The program included:

- Remodeling of the Industrial complex
- Reconstruction of old Machine site and Shelters
- Establishment of Industrial Museum.
- Construction of 2 outdoor lifts to facilitate access
- Construction of sites for recreational and cultural use.

Upon completion of the rehabilitation, the site is re-opened as a Culture and Event site, focusing on highlighting the history of the factory. It has also been incorporated as a new section of the Edessa Water Museum.

=== Shut down in 2014-today===
After 17 years of continuous operation the center closes and the complex is deserted. The cost of reopening is high as debt and maintenance costs are high. Lifts have been deactivated since the end of 2013 to cut spending, which has subsequently proved to be fatal as it has reduced tourist traffic even further. There was an attempt to reopen in 2015 but unfortunately it did not favor.
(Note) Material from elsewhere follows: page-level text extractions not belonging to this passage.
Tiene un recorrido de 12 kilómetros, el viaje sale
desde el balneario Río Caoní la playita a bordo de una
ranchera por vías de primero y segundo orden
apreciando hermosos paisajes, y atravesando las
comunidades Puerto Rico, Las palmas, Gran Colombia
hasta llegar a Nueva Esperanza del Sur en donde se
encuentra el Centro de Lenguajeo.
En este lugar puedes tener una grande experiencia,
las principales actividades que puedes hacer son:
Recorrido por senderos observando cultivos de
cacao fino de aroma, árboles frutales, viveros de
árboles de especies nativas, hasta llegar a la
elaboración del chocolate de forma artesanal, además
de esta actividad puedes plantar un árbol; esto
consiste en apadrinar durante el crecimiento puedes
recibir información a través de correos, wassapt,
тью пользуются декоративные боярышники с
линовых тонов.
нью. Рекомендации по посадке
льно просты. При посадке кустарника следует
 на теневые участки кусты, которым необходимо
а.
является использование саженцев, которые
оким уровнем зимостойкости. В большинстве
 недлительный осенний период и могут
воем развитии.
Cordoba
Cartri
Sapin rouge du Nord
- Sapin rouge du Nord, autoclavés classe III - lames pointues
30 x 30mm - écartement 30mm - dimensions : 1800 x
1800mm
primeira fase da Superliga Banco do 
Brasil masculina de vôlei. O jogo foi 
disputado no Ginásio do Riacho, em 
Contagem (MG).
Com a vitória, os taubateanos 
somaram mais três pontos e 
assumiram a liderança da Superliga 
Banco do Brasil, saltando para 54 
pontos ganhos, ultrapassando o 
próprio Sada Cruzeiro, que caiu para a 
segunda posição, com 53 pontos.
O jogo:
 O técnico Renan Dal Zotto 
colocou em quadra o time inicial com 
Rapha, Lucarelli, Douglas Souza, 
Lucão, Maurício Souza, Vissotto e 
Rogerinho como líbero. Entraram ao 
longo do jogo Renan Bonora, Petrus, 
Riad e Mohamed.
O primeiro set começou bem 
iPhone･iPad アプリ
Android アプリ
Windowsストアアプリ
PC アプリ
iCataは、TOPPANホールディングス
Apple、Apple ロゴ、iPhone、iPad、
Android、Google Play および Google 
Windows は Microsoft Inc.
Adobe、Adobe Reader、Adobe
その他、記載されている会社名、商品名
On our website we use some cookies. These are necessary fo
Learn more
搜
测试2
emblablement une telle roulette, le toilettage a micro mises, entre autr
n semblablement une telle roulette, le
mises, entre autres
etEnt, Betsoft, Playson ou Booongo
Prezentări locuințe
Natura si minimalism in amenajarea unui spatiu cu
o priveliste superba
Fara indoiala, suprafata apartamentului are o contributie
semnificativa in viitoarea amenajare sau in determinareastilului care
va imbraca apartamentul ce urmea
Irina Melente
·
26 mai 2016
The complex was finally closed in December 2014 and its new owner is the Municipality of Edessa. Unfortunately, the site was not properly guarded and suffered huge damage.

=== New Hemp Factory ===
The "New hemp factory" is the definition that refers to the complete reconstruction of the complex and the official establishment of the Edessa Industrial Museum. At the end of June 2018, the Hemp Factory and the surrounding area were integrated with the resources of the C.A.D.F. (Corporate Agreement for the Development Framework), so that it can be reopened and used as an event hall, while at the same time there will be an Industrial Museum where its equipment will be demonstrably functioning. There will also be a recreation area and a complete remodeling of the lifts and the surrounding buildings for the benefit of culture.